Specialists recognized the driving and managing skills that she demonstrated at the Drennan Truck Line. In 1946, Joe Carrington, a well-known insurance carrier in Texas, stated that he knew of “no other truck owner” who had a safety record comparable to Lillie’s. During her long career, Lillie received many safety awards from the Railroad Commission and the Texas Motor Transport Association.

Lillie Drennan’s colorful personality did not go unnoticed by others. Lillie was known to always to be attired in khaki pants, a shirt, laced work boots and ten-gallon hat, while never forgetting her loaded revolver when she drove. According to the Texas State Historical Association, “She insisted upon training every driver she hired; she sometimes kicked her employees in the seat of their pants and threatened, in her foghorn voice, to ‘pistol-whip’ or ‘brain them with an iron bar’ for violating her rules. When criticized for her cursing, she responded, ‘Me and God have an understanding.’”
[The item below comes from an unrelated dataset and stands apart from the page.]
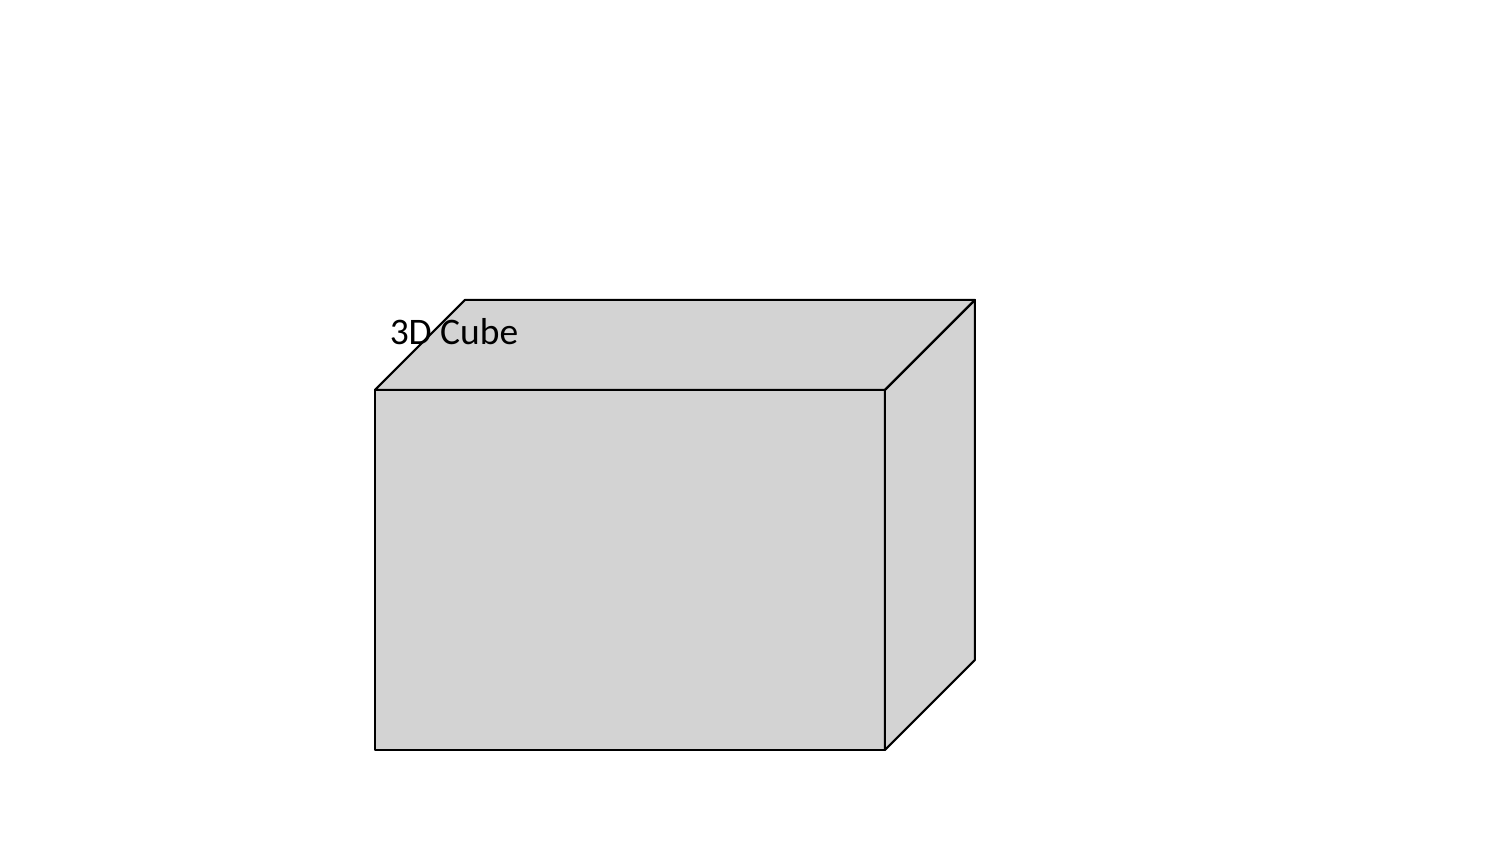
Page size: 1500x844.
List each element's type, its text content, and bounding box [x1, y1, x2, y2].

text_box 3D Cube [374, 299, 975, 750]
All the while, Lillie was gaining national recognition from numerous media outlets. She appeared in periodicals, newspapers, and on radio broadcasts. In 1943, the Los Angeles Times recognized her as a modern day “dry land Tugboat Annie.” In the same year, she divorced her third husband, S. B. Boulware. Not long after, Hempstead News dedicated a special oversized edition to her for being an independent woman, calling her “a twentieth-century pioneer who has all the color of an Annie Oakley, and who lives the life of a hard-hitting frontiers-woman.”


On September 10, 1974, Lillie passed away and was buried in Hempstead Cemetery. Throughout her life, Lillie Drennan served as a role model for women. Today, the Bureau of Labor Statistics estimates nearly 200,000 women truckers and freight entrepreneurs are in the industry. Fueled by hard work and determination, Lillie showed women that anything is possible, even in a man’s world.